Он шел сквозь мерцание возвращающегося Имени. Золотые нити Имени, подобно сахарной вате, ткались прямо из воздуха и стягивались к Ивану. Блестящий череп доктора отражал их свет, и казалось, что голова его постепенно оплетается драгоценною сканью. На пороге, между нереальным «там» и еще более нереальным «здесь», он обернулся и голосом, дрожащим от волнения, прошептал:
– Чертовски рад, что это сделал именно я. Прощайте!
Сегодня. Вечер
Иван сидел, протянув озябшие голые ступни к камину, смотрел на бестолковое кружение снежинок за окном и потягивал из широкого бокала «Красный камень». Он мечтал о собаке.
«Это будет настоящий сеттер. Ирландец, конечно, – думал он. – Я буду сидеть вот так же, как сейчас, его славная башка будет лежать у меня на коленях, а умные глаза будут смотреть из-под приподнятых бровей преданно и немного иронично».
Тренькнул звоночек. Иван прикоснулся пальцем к линзе, включая связь.

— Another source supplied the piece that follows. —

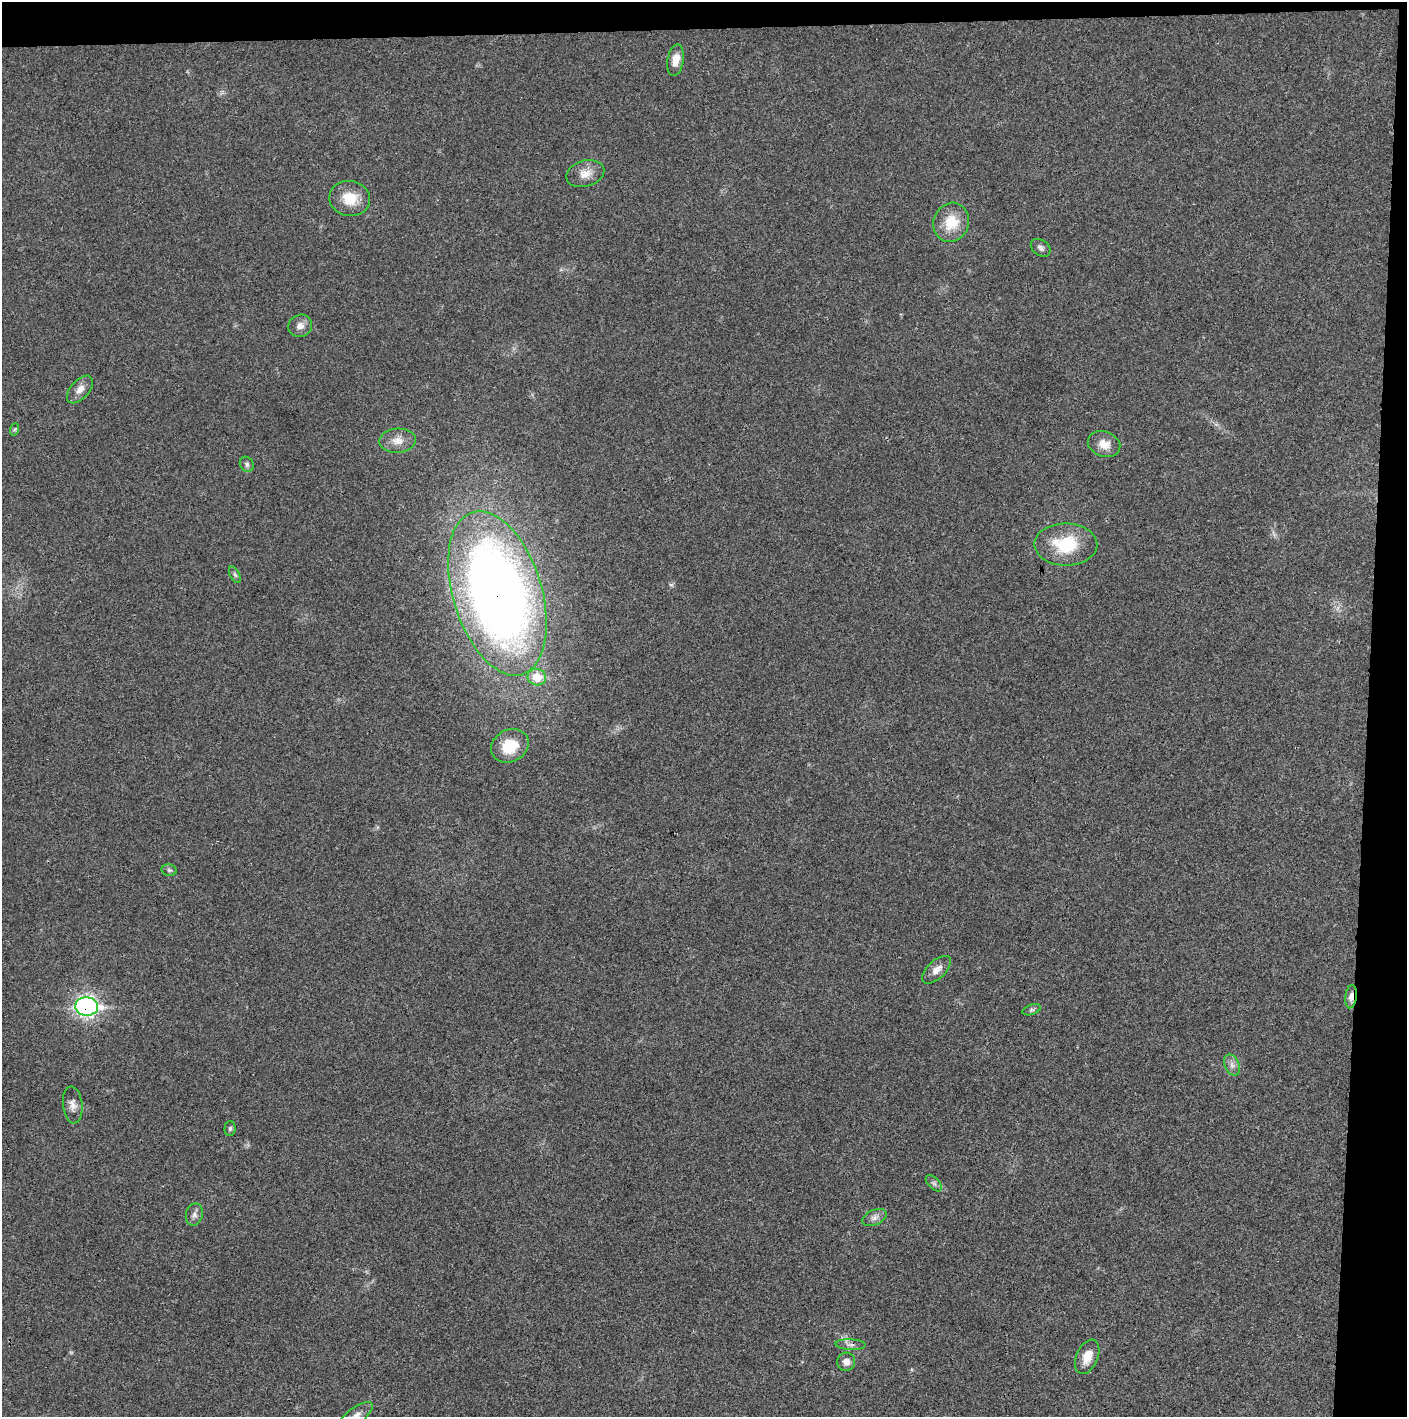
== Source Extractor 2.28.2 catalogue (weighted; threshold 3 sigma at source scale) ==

Линза мигнула и прояснилась.
Это был Роб. Он широко улыбался, бурно, слегка неверно жестикулировал и вообще – выглядел предельно счастливым. И пьяненьким.

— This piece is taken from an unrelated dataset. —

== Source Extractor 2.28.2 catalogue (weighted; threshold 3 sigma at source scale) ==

– Я наконец-то закончил рукопись! – забыв поздороваться, заорал он, размахивая бутылкой шампанского. – Вы пьете, я вижу? Это очень, очень кстати! Я тоже пью! И буду пить всю ночь! Прочтите, молю! Прочтите хоть главу! Да хоть пару страниц, и вы не сможете оторваться! А впрочем, пейте, успеете еще прочесть. Но пейте за нее, мою книгу! За нашу, нашу книгу… Или лучше идите ко мне и станемте пить вместе! – Он заложил ладонь за голову и пустился в бешеный неуклюжий пляс, горланя: – Пятнадцать человек йо-хо-хо, йо-хо-хо! И бутылка рому… Или шампузо…
Потом Роб резко замер в нелепой позе, расхохотался и, усевшись на пол, принялся призывать Ивана ко всяческим видам пьянства. Он занимался этим до тех пор, пока его не уволокла куда-то пара веселых и совсем еще молоденьких девчонок.
Связь разорвалась.
Значок новой книги Роба, возникший в центре линзы, изображал одноногого и одноглазого моряка, широко размахивающего побитым картечью «Веселым Роджером». Флагштоком боевому пиратскому знамени служил костыль старого морского волка. Внешность у воинственного дедушки-матроса была самая живодерская, но вместе с тем – неимоверно благообразная. Как удалось художнику совместить крайности, Иван не понимал совершенно. Наверняка тот был из полноименных высочайшей пробы. «Вот бы с кем познакомиться», – с долей профессионального интереса подумал Иван.